ASSIGNMENT>
Write back, word for word, the lines from the one containing "exposure_s: 1/120" to the end of the listing below. Include nothing else, and no pictures.

■ ■ ■ ■ ■

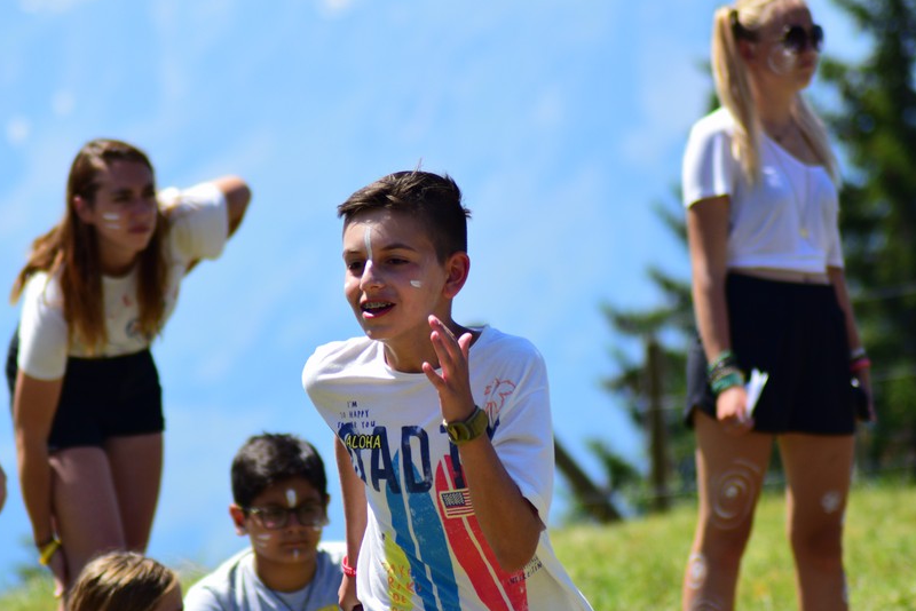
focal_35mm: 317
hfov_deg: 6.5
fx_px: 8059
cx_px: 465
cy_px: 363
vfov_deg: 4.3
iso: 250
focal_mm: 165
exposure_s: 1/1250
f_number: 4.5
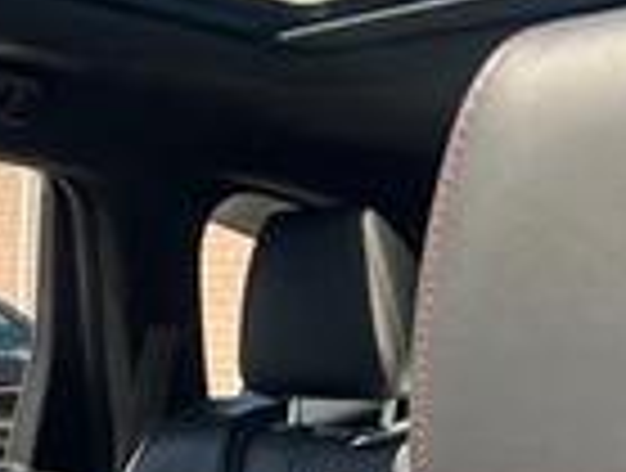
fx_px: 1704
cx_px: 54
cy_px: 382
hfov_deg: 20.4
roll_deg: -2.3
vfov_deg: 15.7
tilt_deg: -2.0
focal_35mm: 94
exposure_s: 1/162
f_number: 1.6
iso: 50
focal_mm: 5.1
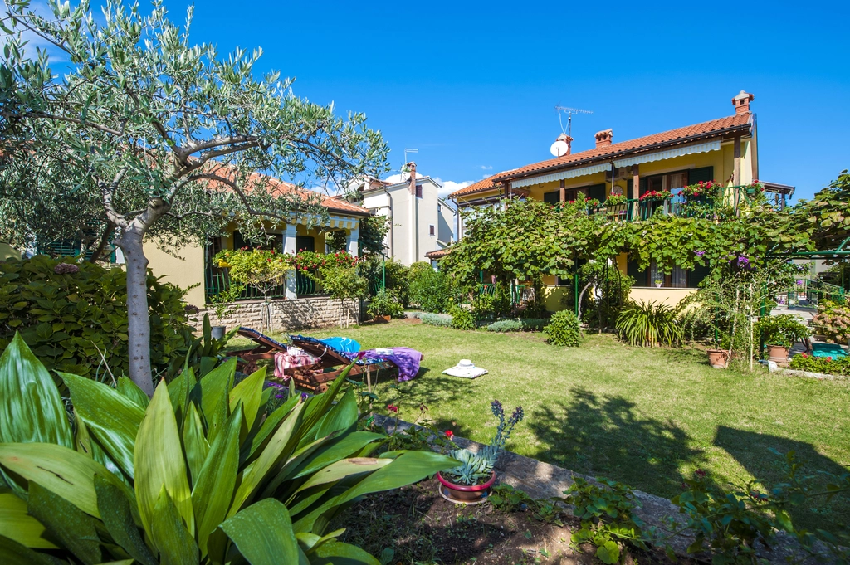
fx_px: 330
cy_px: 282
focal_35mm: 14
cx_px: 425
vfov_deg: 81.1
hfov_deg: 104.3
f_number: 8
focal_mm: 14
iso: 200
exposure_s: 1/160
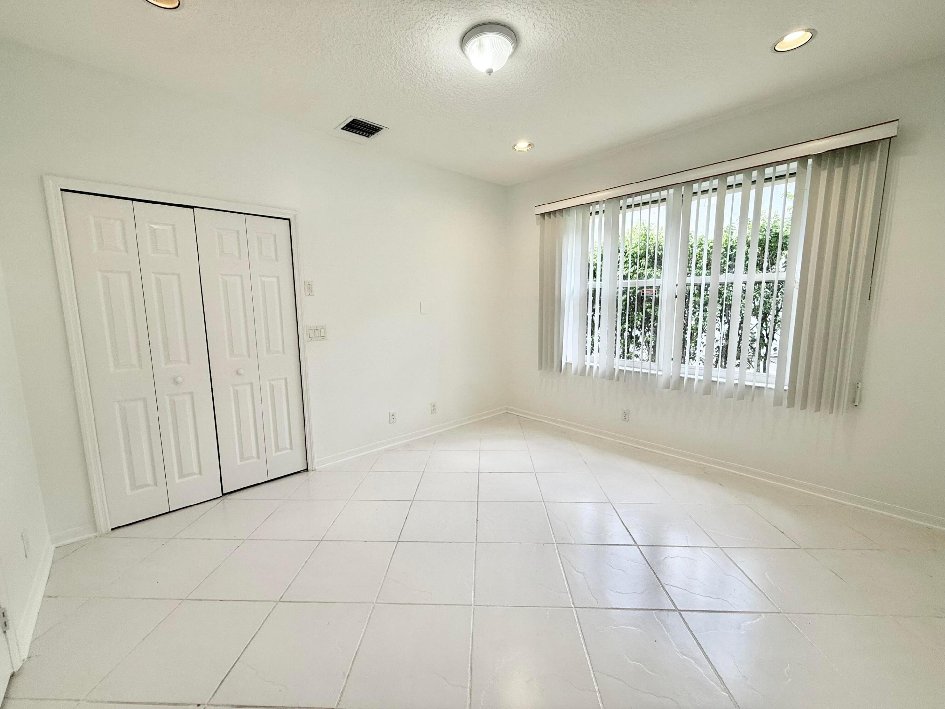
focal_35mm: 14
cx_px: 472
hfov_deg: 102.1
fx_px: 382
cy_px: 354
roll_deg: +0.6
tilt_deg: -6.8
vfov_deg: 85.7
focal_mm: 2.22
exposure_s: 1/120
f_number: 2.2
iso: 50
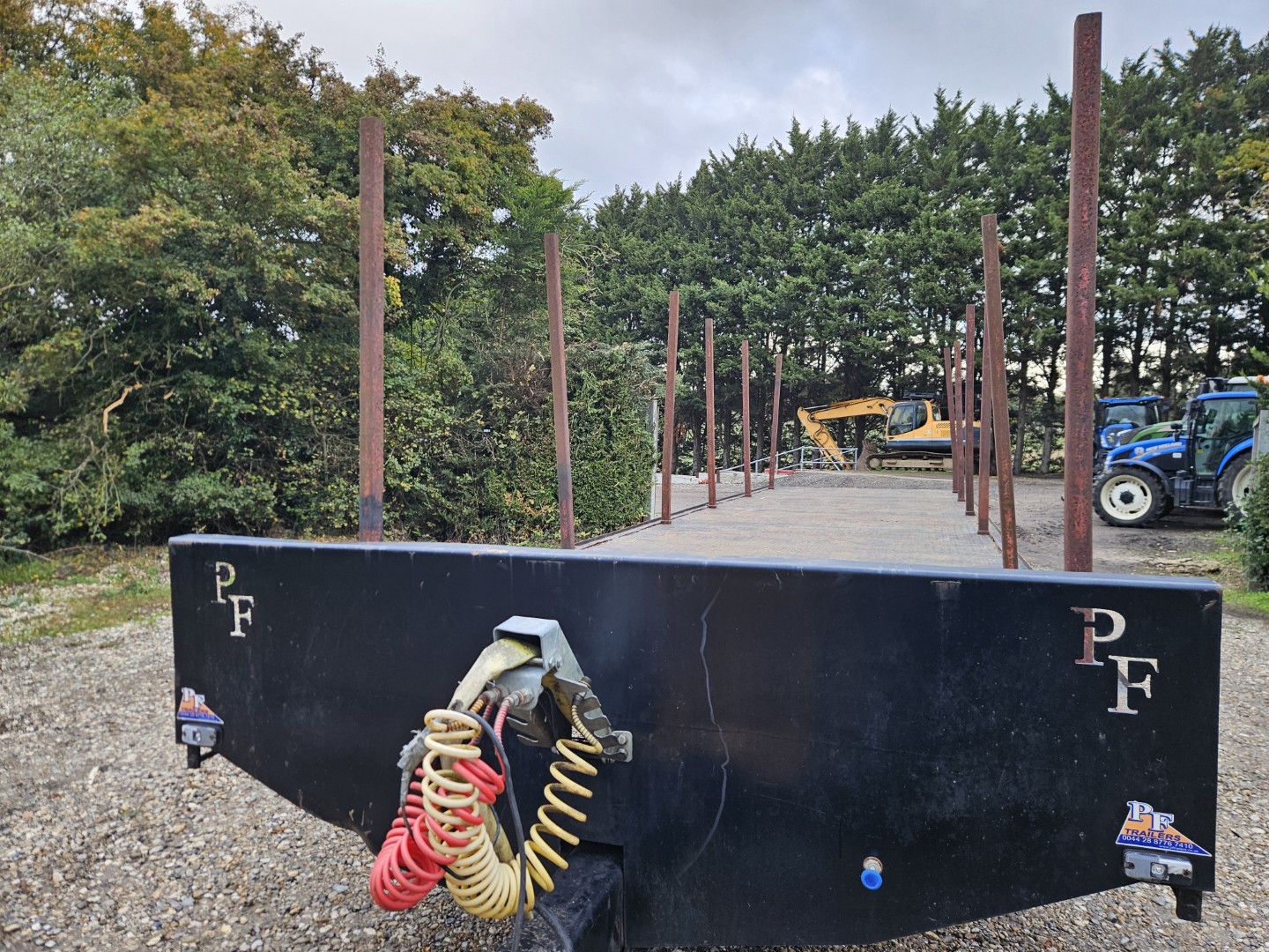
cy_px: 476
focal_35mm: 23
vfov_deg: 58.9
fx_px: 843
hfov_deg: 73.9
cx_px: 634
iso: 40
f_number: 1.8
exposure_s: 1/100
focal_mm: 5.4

■ ■ ■ ■ ■

YOUR RESPONSE>
exposure_s: 1/120
f_number: 2.2
iso: 50
cy_px: 476
focal_35mm: 23
vfov_deg: 58.9
fx_px: 843
hfov_deg: 73.9
cx_px: 634
iso: 40
f_number: 1.8
exposure_s: 1/100
focal_mm: 5.4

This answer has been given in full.